▸ Tugas Latihan:
a - Mohon jawab pertanyaan berikut berdasarkan kutipan tentang Mahkamah Agung Amerika Serikat:
(i) Pada tahun berapa Mahkamah Agung Amerika Serikat mulai menempatkan diri sebagai badan yang melaksanakan judicial review?
(ii) Siapa yang menjabat Ketua Mahkamah Agung ketika Undang-undang Federal pertama kali dinyatakan unconstitutional?
(iii) Dengan cara apa Mahkamah Agung Amerika Serikat dapat dihapuskan?
b - Lanjutkan kutipan tentang Mahkamah Agung Amerika Serikat setelah kalimat terakhir yang ditampilkan.
::: Kutipan Pilihan
III. MAHKAMAH AGUNG DI AMERIKA SERIKAT

Peran Mahkamah Konstitusi yang diberi kewenangan melakukan uji materiil terhadap UU,
jelas mengadopsi dari praktek bernegara di Amerika Serikat. Di Amerika Serikat, Mahkamah
Agung sebagai lembaga yang memiliki kedudukan tertinggi di bidang judicial atau supreme
of court dapat melakukan uji materiil terhadap UU.
Akan tetapi, hak uji materiil yang ada pada Mahkamah Agung di Amerika Serikat tersebut
tidak diatur dalam konstitusi, seperti yang termuat dalam article vi section 2 Konstitusi
Amerika Serikat, yaitu5 :
"Konstitusi ini dan semua UU di Amerika Serikat harus dibuat untuk maksud dan tujuan yang
telah ditentukan, dan semua perjanjian yang dibuat di bawah wewenang Amerika Serikat
akan menjadi hukum yang tertinggi, dan para hakim di tiap-tiap negara bagian akan terikat
dalam batas peraturan perundang-undangan negara bagian yang bersangkutan meskipun
bertentangan."
Mahkamah Agung Amerika Serikat menempatkan diri dalam kedudukan sebagai badan yang
melaksanakan judicial review pada tahun 1803, yaitu dalam kasus William Marbury vs.
Madison. Untuk pertama kalinya Mahkamah Agung (John Marshall sebagai Ketua
Mahkamah Agung waktu itu) menyatakan bahwa Undang-undang Federal sebagai
unconstitutional. Maka dengan adanya putusan tersebut, John Marshall telah menempatkan
doktrin judicial review ke dalam sistem hukum formal Amerika Serikat. Sejak saat itu pula
telah banyak Undang-undang Negara Bagian dinyatakan bertentangan dengan Konstitusi oleh
Mahkamah Agung.6

Mahkamah Agung Amerika Serikat adalah satu-satunya Pengadilan Federal yang dibentuk
oleh UUD. Mahkamah Agung Amerika Serikat tidak dapat dihapuskan, selain dengan
mengubah UUD. Mahkamah Agung Amerika Serikat adalah Pengadilan Tertinggi di seluruh
Negara Amerika Serikat. Keputusannya tidak dapat diubah lagi.
Tidak ada pengadilan lain untuk menerima banding (appeal) keputusan Mahkamah Agung
Amerika Serikat. Sungguh-pun bukan Congress (=MPR) yang membentuk Mahkamah
Agung Amertika Serikat, Congress berhak menetapkan UU tentang susunan dan tata
bekerjanya Mahkamah Agung Amerika Serikat. Congress sewaktu-waktu menetapkan
beberapa orang hakim menjadi anggota Mahkamah Agung Amerika Serikat, dan beberapa
penghasilan masing-masing.
::::::
::: Daftar Data
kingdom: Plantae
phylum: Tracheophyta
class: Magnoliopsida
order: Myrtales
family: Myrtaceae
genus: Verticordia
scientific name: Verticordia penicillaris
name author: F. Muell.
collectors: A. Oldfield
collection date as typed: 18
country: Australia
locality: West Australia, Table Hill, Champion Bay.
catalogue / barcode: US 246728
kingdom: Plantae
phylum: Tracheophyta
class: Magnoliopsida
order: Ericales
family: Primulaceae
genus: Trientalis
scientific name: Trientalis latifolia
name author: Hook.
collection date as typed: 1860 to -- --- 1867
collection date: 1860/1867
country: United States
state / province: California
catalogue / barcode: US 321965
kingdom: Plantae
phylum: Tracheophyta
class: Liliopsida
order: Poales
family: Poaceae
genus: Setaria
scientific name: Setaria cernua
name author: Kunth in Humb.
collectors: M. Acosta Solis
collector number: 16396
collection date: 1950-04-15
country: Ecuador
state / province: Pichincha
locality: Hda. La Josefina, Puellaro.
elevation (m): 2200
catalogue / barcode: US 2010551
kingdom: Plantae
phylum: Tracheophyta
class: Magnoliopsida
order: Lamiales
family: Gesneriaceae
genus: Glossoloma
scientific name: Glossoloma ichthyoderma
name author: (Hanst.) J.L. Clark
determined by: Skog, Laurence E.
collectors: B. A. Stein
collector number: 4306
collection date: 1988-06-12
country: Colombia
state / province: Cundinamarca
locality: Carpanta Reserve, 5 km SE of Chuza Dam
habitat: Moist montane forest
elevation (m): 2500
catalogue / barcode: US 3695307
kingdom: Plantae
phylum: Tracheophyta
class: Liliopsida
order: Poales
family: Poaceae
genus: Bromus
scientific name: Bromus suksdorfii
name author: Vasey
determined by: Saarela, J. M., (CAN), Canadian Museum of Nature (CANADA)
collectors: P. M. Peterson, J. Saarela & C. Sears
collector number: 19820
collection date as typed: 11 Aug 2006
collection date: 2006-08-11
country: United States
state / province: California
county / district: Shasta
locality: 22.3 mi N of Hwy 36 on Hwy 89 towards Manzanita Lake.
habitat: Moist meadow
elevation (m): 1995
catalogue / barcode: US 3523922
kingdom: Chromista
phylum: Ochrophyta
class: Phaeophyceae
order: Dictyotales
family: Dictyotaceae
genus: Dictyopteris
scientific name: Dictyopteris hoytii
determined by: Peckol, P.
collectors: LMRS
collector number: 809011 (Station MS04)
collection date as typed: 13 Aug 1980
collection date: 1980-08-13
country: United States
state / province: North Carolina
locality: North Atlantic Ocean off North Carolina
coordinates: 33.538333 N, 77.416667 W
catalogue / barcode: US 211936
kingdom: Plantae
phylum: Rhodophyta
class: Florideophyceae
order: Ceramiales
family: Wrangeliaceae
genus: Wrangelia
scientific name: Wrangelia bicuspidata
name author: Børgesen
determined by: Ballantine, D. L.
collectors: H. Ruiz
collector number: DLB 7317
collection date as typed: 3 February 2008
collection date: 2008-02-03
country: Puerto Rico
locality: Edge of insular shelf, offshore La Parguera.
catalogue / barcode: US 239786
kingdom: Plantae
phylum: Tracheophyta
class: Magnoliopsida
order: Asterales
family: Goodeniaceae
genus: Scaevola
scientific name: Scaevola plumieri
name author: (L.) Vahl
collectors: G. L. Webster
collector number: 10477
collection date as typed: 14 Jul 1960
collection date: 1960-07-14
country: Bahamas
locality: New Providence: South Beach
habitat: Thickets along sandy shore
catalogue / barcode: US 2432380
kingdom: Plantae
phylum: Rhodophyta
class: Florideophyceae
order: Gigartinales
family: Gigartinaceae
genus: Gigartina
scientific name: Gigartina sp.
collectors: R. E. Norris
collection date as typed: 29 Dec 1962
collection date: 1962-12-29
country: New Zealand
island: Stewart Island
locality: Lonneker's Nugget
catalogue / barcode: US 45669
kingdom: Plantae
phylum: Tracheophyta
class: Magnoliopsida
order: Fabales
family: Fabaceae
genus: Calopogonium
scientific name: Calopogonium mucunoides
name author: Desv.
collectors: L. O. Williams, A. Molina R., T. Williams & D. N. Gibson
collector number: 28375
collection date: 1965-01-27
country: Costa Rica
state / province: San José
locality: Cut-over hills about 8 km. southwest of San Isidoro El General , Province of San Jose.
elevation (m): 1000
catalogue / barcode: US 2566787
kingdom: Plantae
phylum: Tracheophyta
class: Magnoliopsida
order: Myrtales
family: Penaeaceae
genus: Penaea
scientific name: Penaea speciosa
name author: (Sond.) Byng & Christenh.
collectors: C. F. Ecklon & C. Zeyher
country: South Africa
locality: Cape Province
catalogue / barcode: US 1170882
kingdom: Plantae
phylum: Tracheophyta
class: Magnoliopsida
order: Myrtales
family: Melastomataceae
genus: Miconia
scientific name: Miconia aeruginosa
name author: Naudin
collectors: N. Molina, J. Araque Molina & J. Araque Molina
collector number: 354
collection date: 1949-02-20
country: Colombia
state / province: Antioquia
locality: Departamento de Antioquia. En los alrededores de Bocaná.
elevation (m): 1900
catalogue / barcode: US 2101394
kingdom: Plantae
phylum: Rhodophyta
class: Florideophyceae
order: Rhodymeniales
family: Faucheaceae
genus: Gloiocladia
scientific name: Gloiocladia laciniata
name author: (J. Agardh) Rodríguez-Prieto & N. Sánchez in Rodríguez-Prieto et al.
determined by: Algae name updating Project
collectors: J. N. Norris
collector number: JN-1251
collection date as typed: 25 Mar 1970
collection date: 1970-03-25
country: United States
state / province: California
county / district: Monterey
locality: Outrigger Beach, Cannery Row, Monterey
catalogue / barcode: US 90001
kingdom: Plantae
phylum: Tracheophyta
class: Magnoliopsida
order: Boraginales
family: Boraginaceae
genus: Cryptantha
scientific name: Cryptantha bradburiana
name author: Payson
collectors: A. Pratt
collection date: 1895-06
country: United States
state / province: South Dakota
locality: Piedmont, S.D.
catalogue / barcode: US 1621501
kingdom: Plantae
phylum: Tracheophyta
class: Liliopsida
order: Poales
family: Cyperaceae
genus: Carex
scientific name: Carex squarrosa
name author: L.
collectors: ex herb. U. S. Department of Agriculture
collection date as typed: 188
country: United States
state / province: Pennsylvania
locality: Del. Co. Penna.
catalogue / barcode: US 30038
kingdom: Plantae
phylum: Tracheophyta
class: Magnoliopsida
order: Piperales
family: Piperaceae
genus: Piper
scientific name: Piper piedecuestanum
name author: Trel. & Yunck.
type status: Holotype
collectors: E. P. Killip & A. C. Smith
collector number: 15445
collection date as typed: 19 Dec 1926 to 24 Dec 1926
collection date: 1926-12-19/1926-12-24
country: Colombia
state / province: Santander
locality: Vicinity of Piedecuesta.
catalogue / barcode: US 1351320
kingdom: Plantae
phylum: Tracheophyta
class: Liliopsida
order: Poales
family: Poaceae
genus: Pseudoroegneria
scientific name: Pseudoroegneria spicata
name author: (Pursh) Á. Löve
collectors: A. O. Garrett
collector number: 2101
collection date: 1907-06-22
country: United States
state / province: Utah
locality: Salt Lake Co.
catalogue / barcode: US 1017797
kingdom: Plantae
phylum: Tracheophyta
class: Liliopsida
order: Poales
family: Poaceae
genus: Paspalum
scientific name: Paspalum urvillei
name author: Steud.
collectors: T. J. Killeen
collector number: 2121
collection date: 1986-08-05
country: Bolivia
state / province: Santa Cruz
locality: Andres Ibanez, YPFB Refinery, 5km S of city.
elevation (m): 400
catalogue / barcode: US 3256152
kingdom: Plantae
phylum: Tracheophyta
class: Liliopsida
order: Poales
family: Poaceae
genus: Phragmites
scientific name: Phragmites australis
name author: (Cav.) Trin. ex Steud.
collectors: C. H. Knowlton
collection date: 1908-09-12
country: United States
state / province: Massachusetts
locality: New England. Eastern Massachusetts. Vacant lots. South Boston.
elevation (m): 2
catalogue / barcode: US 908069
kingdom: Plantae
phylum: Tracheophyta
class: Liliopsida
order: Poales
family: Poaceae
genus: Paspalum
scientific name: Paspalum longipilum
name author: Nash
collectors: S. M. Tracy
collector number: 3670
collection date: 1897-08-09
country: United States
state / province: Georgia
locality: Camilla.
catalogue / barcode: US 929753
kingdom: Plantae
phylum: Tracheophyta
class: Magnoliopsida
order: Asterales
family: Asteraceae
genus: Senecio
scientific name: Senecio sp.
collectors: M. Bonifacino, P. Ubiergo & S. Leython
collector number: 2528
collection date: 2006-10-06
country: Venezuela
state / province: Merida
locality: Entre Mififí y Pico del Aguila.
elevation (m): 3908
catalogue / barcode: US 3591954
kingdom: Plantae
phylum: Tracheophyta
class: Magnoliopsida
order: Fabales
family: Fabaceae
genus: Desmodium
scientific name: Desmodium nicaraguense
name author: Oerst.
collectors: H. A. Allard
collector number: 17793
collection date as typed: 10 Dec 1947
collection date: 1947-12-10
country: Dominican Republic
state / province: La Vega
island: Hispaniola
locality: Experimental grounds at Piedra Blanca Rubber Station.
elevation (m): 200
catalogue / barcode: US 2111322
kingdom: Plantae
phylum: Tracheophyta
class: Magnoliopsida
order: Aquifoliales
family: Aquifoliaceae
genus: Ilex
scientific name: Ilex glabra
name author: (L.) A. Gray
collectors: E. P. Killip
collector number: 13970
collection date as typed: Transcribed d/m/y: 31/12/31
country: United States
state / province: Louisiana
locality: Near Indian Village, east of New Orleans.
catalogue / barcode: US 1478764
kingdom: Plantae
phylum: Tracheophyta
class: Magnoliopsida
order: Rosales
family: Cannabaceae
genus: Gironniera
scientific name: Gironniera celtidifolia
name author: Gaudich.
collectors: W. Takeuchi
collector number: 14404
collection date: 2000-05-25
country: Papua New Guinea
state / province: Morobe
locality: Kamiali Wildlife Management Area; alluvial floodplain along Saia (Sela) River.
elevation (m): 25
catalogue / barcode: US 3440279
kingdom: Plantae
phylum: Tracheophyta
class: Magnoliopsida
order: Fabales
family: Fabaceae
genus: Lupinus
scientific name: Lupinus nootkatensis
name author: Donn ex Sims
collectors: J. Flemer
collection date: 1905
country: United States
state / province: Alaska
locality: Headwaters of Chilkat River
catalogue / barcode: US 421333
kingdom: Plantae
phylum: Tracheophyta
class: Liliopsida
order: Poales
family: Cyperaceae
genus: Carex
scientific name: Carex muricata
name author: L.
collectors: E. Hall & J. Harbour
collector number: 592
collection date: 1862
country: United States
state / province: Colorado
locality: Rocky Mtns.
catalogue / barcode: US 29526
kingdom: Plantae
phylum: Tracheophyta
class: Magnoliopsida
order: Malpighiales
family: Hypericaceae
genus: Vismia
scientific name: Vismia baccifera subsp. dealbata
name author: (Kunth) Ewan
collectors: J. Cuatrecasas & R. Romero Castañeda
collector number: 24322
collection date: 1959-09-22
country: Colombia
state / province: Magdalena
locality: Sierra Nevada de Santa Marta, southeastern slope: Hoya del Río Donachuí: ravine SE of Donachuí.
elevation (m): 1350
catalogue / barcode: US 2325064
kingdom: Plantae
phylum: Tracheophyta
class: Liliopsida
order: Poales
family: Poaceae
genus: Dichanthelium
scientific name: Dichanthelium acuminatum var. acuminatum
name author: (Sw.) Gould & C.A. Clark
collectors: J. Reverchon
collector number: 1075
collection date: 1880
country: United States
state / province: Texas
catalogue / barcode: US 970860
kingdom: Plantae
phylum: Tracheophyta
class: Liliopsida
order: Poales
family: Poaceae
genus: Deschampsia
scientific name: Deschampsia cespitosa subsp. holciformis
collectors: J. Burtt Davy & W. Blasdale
::::::
▸ Jawaban Latihan:
a -
(i) Tahun 1803.
(ii) John Marshall.
(iii) Dengan mengubah UUD.

b -
Para hakim dalam Mahkamah Agung Amerika Serikat membawa berbagai pengalaman dan
pandangan ke Mahkamah Agung Amerika Serikat. Mereka tidak hanya ditarik dari kalangan
pengacara dan kalangan hakim/jaksa tetapi dalam beberapa peristiwa terkenal, juga dari
kedudukan dalam pemerintahan. Besarnya Mahkamah Agung Amerika Serikat telah
memungkinkan semua anggota untuk berpartisipasi dalam semua tindakannya.7
Orang-orang yang dipilih Presiden untuk diangkat menjadi Hakim Agung menghendaki
pengesahan Senate (=DPR). Dengan beberapa pembatasan, Congress dapat menetapkan
perkara-perkara yang akan diperiksa oleh Mahkamah Agung Amerika Serikat. Akan tetapi
Congress tidak dapat mengubah kekuasaan yang diberikan kepada Mahkamah Agung
Amerika Serikat menurut UUD.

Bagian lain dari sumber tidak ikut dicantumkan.